In 1926, the United States Army Air Corps used a converted airplane to transport patients from Nicaragua to an Army hospital in Panama, 150 miles away. The routine interhospital military use of airplanes1 dates to World War II, as does the first air evacuation of U.S. soldiers from the site of injury, which occurred in what was then Burma.
The routine medical evacuation mission of helicopters, however, evolved unintentionally during the Korean conflict in the 1950’s. Because roadways in the fighting front of Korea were often rough and indirect, they could not be relied upon for the rapid and gentle evacuation of troops to the field surgical units. Instead, helicopters on other missions would be rerouted to pick up the critically wounded and fly them quickly and smoothly, often in time to benefit from life- or limb-saving surgical care.

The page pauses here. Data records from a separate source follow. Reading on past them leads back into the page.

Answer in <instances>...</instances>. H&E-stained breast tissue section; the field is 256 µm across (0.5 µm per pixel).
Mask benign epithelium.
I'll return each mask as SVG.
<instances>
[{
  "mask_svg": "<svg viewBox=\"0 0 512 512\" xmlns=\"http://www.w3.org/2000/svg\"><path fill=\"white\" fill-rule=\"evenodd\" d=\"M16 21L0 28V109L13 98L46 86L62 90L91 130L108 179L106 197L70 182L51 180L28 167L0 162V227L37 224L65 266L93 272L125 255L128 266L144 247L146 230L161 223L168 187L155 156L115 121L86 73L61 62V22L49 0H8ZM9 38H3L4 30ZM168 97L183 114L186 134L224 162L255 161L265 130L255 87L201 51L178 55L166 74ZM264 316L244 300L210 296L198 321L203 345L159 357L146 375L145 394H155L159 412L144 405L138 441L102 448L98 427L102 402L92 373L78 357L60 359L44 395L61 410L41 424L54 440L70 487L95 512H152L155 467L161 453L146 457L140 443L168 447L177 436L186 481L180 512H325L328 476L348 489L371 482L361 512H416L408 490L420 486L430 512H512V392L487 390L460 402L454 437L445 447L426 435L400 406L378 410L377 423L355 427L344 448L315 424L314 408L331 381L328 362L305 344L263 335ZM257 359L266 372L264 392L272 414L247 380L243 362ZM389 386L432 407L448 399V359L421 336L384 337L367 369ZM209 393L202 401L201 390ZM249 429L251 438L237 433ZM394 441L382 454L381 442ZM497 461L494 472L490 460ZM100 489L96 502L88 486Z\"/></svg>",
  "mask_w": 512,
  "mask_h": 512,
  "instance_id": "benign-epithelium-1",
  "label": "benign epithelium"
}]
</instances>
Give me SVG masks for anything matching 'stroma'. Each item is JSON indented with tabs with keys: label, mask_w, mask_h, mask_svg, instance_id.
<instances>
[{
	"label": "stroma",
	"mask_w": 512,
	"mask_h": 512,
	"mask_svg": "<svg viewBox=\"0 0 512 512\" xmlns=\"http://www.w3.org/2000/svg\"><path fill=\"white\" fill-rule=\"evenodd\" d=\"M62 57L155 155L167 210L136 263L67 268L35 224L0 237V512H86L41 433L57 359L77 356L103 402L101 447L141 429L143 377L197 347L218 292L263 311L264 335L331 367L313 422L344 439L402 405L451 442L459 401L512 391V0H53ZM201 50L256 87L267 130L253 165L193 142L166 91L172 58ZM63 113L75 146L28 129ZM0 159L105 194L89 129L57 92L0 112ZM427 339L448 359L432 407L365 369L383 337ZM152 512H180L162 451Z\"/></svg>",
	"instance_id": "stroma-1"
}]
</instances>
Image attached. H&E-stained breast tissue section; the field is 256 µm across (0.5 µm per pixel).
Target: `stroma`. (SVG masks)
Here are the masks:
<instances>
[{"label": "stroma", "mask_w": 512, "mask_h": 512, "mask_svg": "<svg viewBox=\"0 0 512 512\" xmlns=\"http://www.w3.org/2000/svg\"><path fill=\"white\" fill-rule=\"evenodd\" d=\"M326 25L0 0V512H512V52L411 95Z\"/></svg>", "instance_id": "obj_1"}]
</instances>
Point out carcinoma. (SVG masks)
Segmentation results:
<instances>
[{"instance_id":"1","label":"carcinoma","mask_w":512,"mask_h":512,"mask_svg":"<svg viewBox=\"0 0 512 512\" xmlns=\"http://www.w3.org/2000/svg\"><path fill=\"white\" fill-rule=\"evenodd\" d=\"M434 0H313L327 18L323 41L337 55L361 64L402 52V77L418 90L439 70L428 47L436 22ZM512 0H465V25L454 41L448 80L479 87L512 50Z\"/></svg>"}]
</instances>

The Army, seeing this advantage over ground transportation, rapidly began testing dedicated medical helicopters. During the course of the war, over 22,000 troops were evacuated by helicopter. It is felt that rapid, smooth field evacuation and the specialized skills offered by surgeons seeing hundreds of patients earlier at the field hospitals contributed to a reduced mortality rate for wounded, hospitalized soldiers, compared with previous wars.
The Viet Nam conflict brought further sophistication to the same general concept: fast and smooth air evacuation of the critically injured to field surgery for stabilization. The aircraft changed, as did medical capabilities. Field emergency care and rapid evacuation for over 800,000 troops reduced the war-long mortality even further.
A theme from WWI through Viet Nam began to repeat: stabilize the critically wounded soldier in the field, provide advanced care enroute, and get the patient to a trauma-qualified surgeon in less than an hour, and the extent and impact of injury, including the likelihood of death, can be reduced.
In 1966, the landmark National Academy of Science white paper Accidental Death and Disability: The Neglected Disease of Modern Society underscored the profound impact of death and disability caused by injury, particularly car crashes. It also detailed a lack of coordinated response to injury, including the observation that “Helicopter ambulances have not been adapted to civilian peacetime needs.”
The National Academy of Science white paper contributed substantially to the development of the modern EMS system and its trauma care subsystem. Its impact was compounded by the influence of returning military units, and military medical helicopter pilots discharged to law enforcement and other public safety flying roles. These led to the dual-purpose adaptation of military and public safety helicopters to the evacuation of injured civilians, such as the Military Assistance to Safety & Traffic (MAST) program, established in 1970, and the Maryland State Police aviation program which in March, 1970, became “the first civilian agency to transport a critically injured trauma patient by helicopter.”
The first civilian hospital-based medical helicopter service was established in 1972 at St. Anthony’s Hospital in Denver, Colorado. By 1980, some 32 helicopter emergency medical services (HEMS) programs with 39 helicopters were flying more than 17,000 patients a year. By 1990, this grew to 174 services with 231 helicopters flying nearly 160,000 patients. Ten years later, 231 helicopter services with 400 aircraft were flying over 203,000 patients each year.10 By 2005, 272 services operating 753 rotor-wing (helicopter) and 150 dedicated fixed wing aircraft were in operation. There are now approximately a half-million helicopter and fixed wing transports each year.
Historically, the typical helicopter EMS service has been operated by or affiliated with a hospital with one or two aircraft. In the past decade, many of these services have become independent, community-based resources with hospital affiliations. The rapid growth of AMS, particularly in the late 1980’s and again in the last 5 years, can be attributed to changes in the overall health care system. The need to quickly bring critically injured patients to surgical care brought AMS (mainly medical helicopters) into existence. In more recent years, the closure of rural hospitals because of reimbursement and other financial pressures, or their conversion to Critical Access Hospitals (CAH’s) with reduced services and fewer specialist physicians, has created large geographical gaps in the availability of specialized surgical resources. Unfortunately, these rural areas are also the location of the most serious car crashes and are where 60% of fatal crashes in the U.S. occur, a rate nearly double that of similar accidents in suburban or urban areas.
The use of aircraft with skilled medical crews helps to close these gaps and improves access to specialist care. As more time-dependent medical treatments (e.g. “clot-busting” drugs, angioplasty, or surgery for heart attacks or strokes) have been shown to improve patient outcomes, the absence of specialty care and physicians in these same areas continues to contribute to the increased use of aircraft to get patients rapidly to these life saving treatments at specialty hospitals.
Research in the early 1970’s reinforced the notion held by wartime physicians that, for the critically injured patient, surgical intervention in the first hour after injury was crucial. The notion of this “Golden Hour” has survived, with minor variation, to the present day. With this influence, the Accidental Death and Disability…white paper, and the fresh experience of military medical helicopter success in this arena, it is understandable that civilian HEMS adopted trauma as its predominant mission in its early years.